She came for the ski hill, but she stayed for the community.
Karen Cathcart, originally from Sarnia, Ontario, moved to this small town nestled between the Rocky and Purcell Mountains in 2002.
“We came out here originally for Kicking Horse Mountain Resort, because my husband got a job there,” said Cathcart, manager of the Golden campus of College of the Rockies. “And I’m glad we did, I absolutely love it here.”
With a passion for education, Cathcart was working in Sarnia, co-ordinating and managing the hospitality and tourism management program and Lambton College.
“So before we moved out here, I had already aligned myself with the College of the Rockies, and I completed a masters degree in business administration at the University of Guelph,” said Cathcart.
She started off teaching at the college, part time with the Adventure Tourism program, and also business courses like entrepreneurship, marketing and communications. And then about six years ago, the administrator at the time decided to retire, so Cathcart took on the task.
“It’s neat, it’s a great great opportunity for me. I knew that it would be different because I wouldn’t be teaching anymore, and I absolutely love to teach,” she said. “But it gave me an opportunity to develop and create programming here.”
The Golden campus is one of seven run by the College of the Rockies, and out of the seven, it is the furthest away from the main campus in Cranbrook.
“So that brings with it lots of interesting issues.
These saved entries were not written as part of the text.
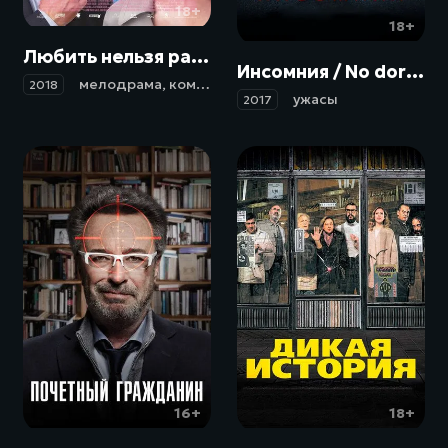
18+
18+
Любить нельзя расстаться / El amor menos pensado (2018)
Инсомния / No dormirás (2017)
мелодрама
,
комедия
2018
ужасы
2017
16+
18+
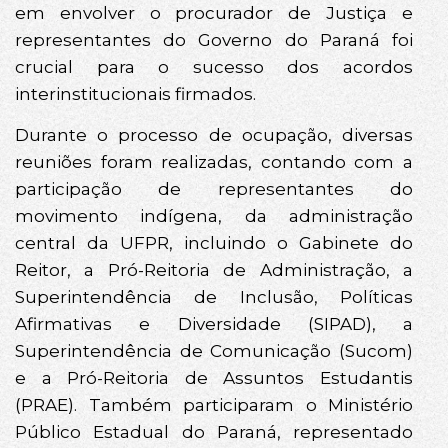
em envolver o procurador de Justiça e
representantes do Governo do Paraná foi
crucial para o sucesso dos acordos
interinstitucionais firmados.
Durante o processo de ocupação, diversas
reuniões foram realizadas, contando com a
participação de representantes do
movimento indígena, da administração
central da UFPR, incluindo o Gabinete do
Reitor, a Pró-Reitoria de Administração, a
Superintendência de Inclusão, Políticas
Afirmativas e Diversidade (SIPAD), a
Superintendência de Comunicação (Sucom)
e a Pró-Reitoria de Assuntos Estudantis
(PRAE). Também participaram o Ministério
Público Estadual do Paraná, representado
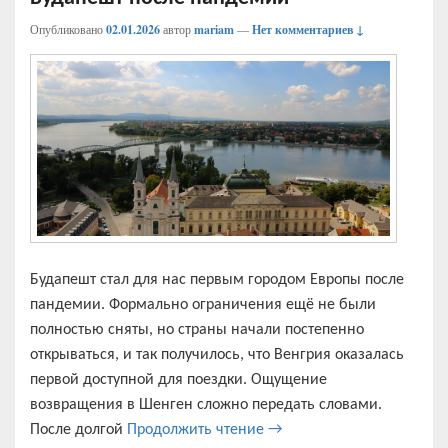
Опубликовано
02.01.2026
автор
mariam
—
Нет комментариев ↓
Будапешт стал для нас первым городом Европы после
пандемии. Формально ограничения ещё не были
полностью сняты, но страны начали постепенно
открываться, и так получилось, что Венгрия оказалась
первой доступной для поездки. Ощущение
возвращения в Шенген сложно передать словами.
Будапешт после пандеми
После долгой
Продолжить чтение
→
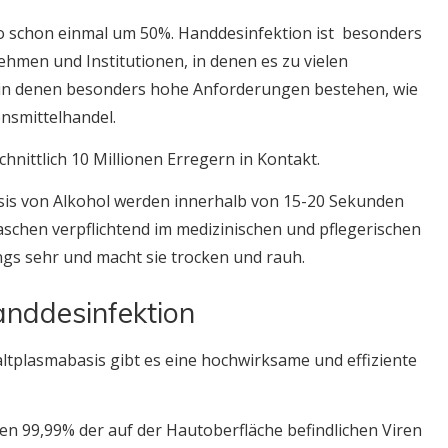
o schon einmal um 50%. Handdesinfektion ist besonders
nehmen und Institutionen, in denen es zu vielen
in denen besonders hohe Anforderungen bestehen, wie
nsmittelhandel.
nittlich 10 Millionen Erregern in Kontakt.
is von Alkohol werden innerhalb von 15-20 Sekunden
schen verpflichtend im medizinischen und pflegerischen
ngs sehr und macht sie trocken und rauh.
anddesinfektion
altplasmabasis gibt es eine hochwirksame und effiziente
n 99,99% der auf der Hautoberfläche befindlichen Viren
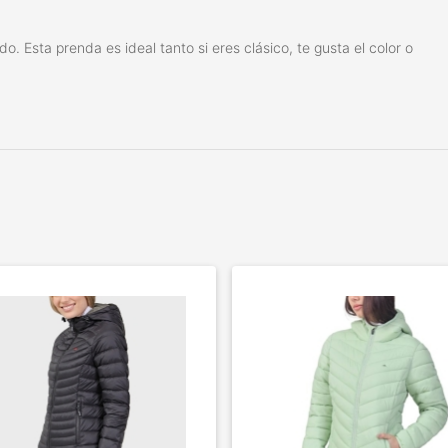
 Esta prenda es ideal tanto si eres clásico, te gusta el color o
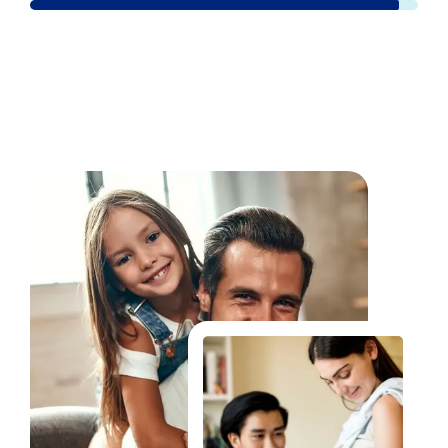
Fale Conosco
We’ve worked very hard with our community here, and we wouldn’t be able to do what we do here at College of the Rockies without the staff I have, and without the community,” said Cathcart.
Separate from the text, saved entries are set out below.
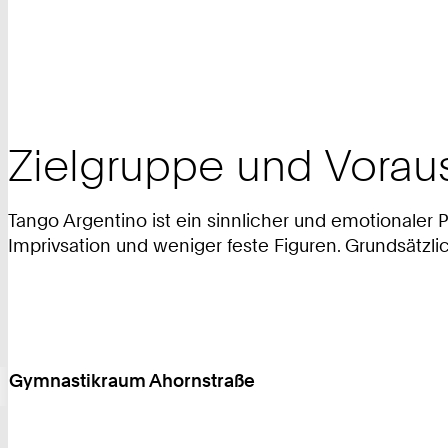
Zielgruppe und Vorau
Tango Argentino ist ein sinnlicher und emotionaler
Imprivsation und weniger feste Figuren. Grundsätzl
Gymnastikraum Ahornstraße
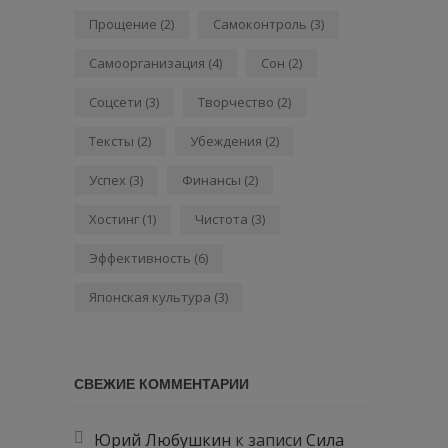
Прощение
(2)
Самоконтроль
(3)
Самоорганизация
(4)
Сон
(2)
Соцсети
(3)
Творчество
(2)
Тексты
(2)
Убеждения
(2)
Успех
(3)
Финансы
(2)
Хостинг
(1)
Чистота
(3)
Эффективность
(6)
Японская культура
(3)
СВЕЖИЕ КОММЕНТАРИИ
Юрий Любушкин
к записи
Сила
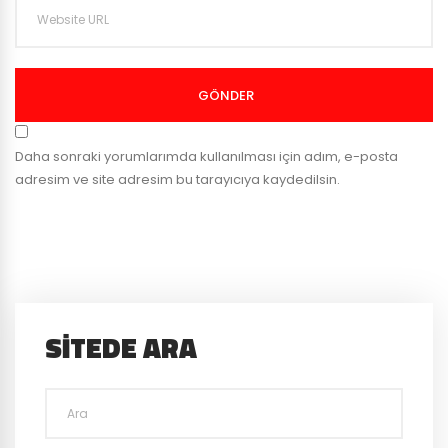
GÖNDER
Daha sonraki yorumlarımda kullanılması için adım, e-posta
adresim ve site adresim bu tarayıcıya kaydedilsin.
SITEDE ARA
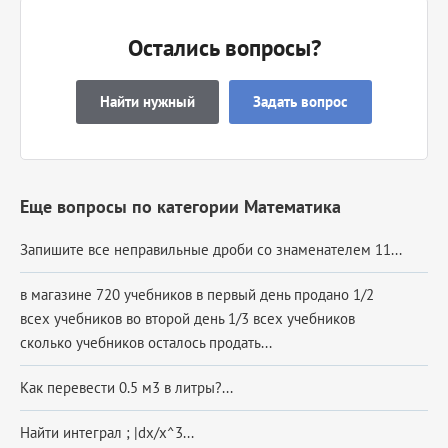
Остались вопросы?
Найти нужный
Задать вопрос
Еще вопросы по категории Математика
Запишите все неправильные дроби со знаменателем 11...
в магазине 720 учебников в первый день продано 1/2
всех учебников во второй день 1/3 всех учебников
сколько учебников осталось продать...
Как перевести 0.5 м3 в литры?...
Найти интеграл ; |dx/x^3...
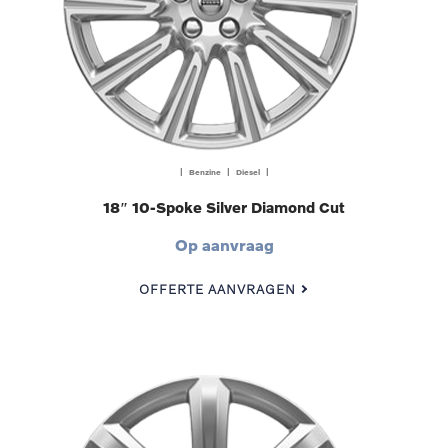
| Benzine | Diesel |
18″ 10-Spoke Silver Diamond Cut
Op aanvraag
OFFERTE AANVRAGEN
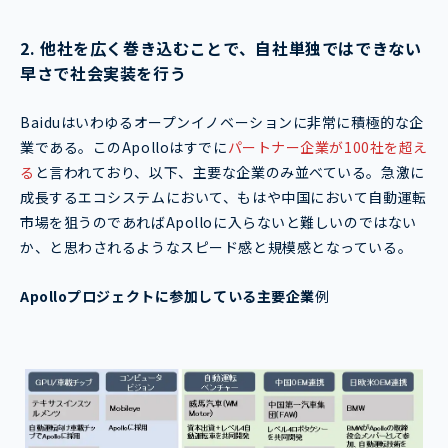
2. 他社を広く巻き込むことで、自社単独ではできない
早さで社会実装を行う
Baiduはいわゆるオープンイノベーションに非常に積極的な企
業である。このApolloはすでに
パートナー企業が100社を超え
る
と言われており、以下、主要な企業のみ並べている。急激に
成長するエコシステムにおいて、もはや中国において自動運転
市場を狙うのであればApolloに入らないと難しいのではない
か、と思わされるようなスピード感と規模感となっている。
Apolloプロジェクトに参加している主要企業
例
“We try to reach out to our community on a number of levels, and at the same time we are able to give back to the community in a number of ways as well.”
The college aims to give students the education to either stay in Golden and become a contributing member of the community, or go somewhere else and have the tools they need to become successful.
“When you’re a community college, and you’re working with public funding, it’s your responsibility as an administrator to take a strong look at your community and figure out what it’s going to take for us to support this community. Part of the programming that we do here absolutely does that,” said Cathcart.
Their most successful program is the Adventure Tourism diploma, which appeals to local and visiting students alike.
“The Adventure Tourism Business Operations diploma program, has been running for over 17 years out of this campus. A few years ago we decided to go to diploma level with that program, and it was probably the best decision we ever made. That program is now on wait-list status, and every year we have up to 40 students in that program,” said Cathcart.
“The neat thing about that program is that we get very few local people, and that’s not a problem. It’s just the reality, because local people already do that kind of thing. They live here for that lifestyle. But what we do is we bring in international and domestic students from across Canada, into this community. And they’re here for two years supporting this community.”
Cathcart has been the administrator at the college for nearly six years now, and although she misses teaching sometimes, she is as excited and motivated as ever to keep the Golden campus strong and relevant.
“I have such an amazing staff here, and I know that if I had to be away they could keep everything running smoothly,” she said.
“I’m just so proud of the work that everyone is doing here.”